Long term, the runanga would also like to see work done to rebuild the river's eel population and other native fisheries.


A Wellington paediatrician is raising the alarm at the number of Maori and Pacific Island children who are getting serious skin infections.

Nikki Blair says over the past decade the number of Maori children being admitted to Wellington region hospitals with skin infections almost doubled, and the situation is even worse in the northern North Island.

She says the infections are linked to overcrowding and poverty which meant families can not afford after-hours medical care or hot water.

Dr Blair says simple interventions by schools and primary healthcare providers can be effective at reducing the problem.

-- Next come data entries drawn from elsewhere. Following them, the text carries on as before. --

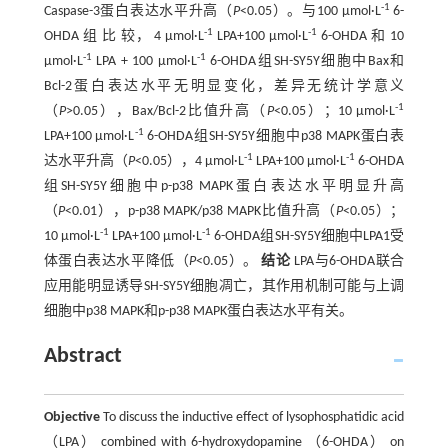
-1
Caspase-3蛋白表达水平升高（
P
<0.05）。与100 μmol·L
6-
-1
-1
OHDA 组 比 较， 4 μmol·L
LPA+100 μmol·L
6-OHDA 和 10
-1
-1
μmol·L
LPA + 100 μmol·L
6-OHDA组SH-SY5Y细胞中Bax和
Bcl-2蛋白表达水平无明显变化，差异无统计学意义
-1
（
P
>0.05），Bax/Bcl-2比值升高（
P
<0.05）；10 μmol·L
-1
LPA+100 μmol·L
6-OHDA组SH-SY5Y细胞中p38 MAPK蛋白表
-1
-1
达水平升高（
P
<0.05），4 μmol·L
LPA+100 μmol·L
6-OHDA
组SH-SY5Y细胞中p-p38 MAPK蛋白表达水平明显升高
（
P
<0.01），p-p38 MAPK/p38 MAPK比值升高（
P
<0.05）；
-1
-1
10 μmol·L
LPA+100 μmol·L
6-OHDA组SH-SY5Y细胞中LPA1受
体蛋白表达水平降低（
P
<0.05）。
结论
LPA与6-OHDA联合
应用能明显诱导SH-SY5Y细胞凋亡，其作用机制可能与上调
细胞中p38 MAPK和p-p38 MAPK蛋白表达水平有关。
Abstract
Objective
To discuss the inductive effect of lysophosphatidic acid
（LPA） combined with 6-hydroxydopamine （6-OHDA） on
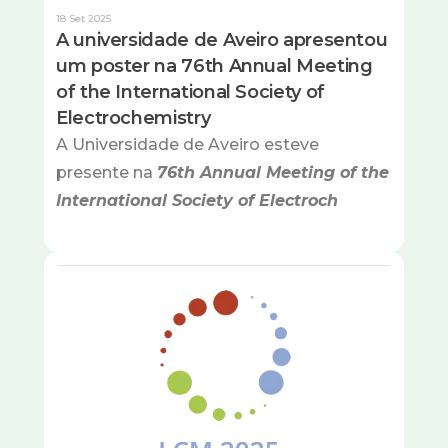
18 Set 2025
A universidade de Aveiro apresentou
um poster na 76th Annual Meeting
of the International Society of
Electrochemistry
A Universidade de Aveiro esteve
presente na
76th Annual Meeting of the
International Society of Electroch
Imagem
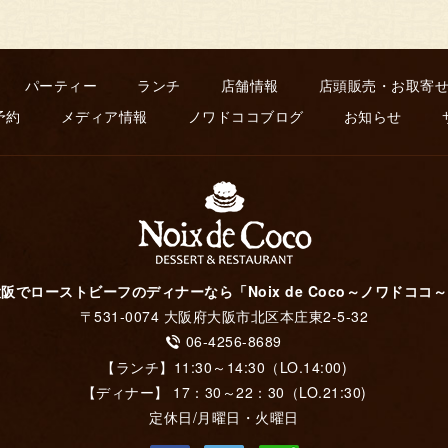
パーティー
ランチ
店舗情報
店頭販売・お取寄
予約
メディア情報
ノワドココブログ
お知らせ
阪でローストビーフのディナーなら「Noix de Coco～ノワドココ
〒531-0074 大阪府大阪市北区本庄東2-5-32
06-4256-8689
【ランチ】11:30～14:30（LO.14:00)
【ディナー】 17：30～22：30（LO.21:30)
定休日/月曜日・火曜日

“We do believe there are some interventions, no matter which socioeconomic part of the community you come from, which can be done to improve the skincare of children particularly after any graze or cut, it’s very important these areas are cleaned and dressed appropriately with antiseptic so there is no portal for infection,” Dr Blair says.

Public health nurses could be used to educate parents and schools about cleaning and properly dressing children's cuts and grazes.

The chair of the Maori Tourism Council says Maori operators need to look for innovative ways to benefit from the proposed nationwide cycleway.

The government put money in the budget to start the $50 million cycle route through some of the country's most picturesque areas.

John Barrett says the sort of tourists interested in using the cycleway want a taste of the real New Zealand, and Maori are well placed to offer a unique enviro-cultural experience.

“Tourists and visitors like those who like to cycle definitely want to interact with local people,” Mr Barrett says.

His own business is unlikely to benefit from the cycleway - he runs tours to Kapiti Island.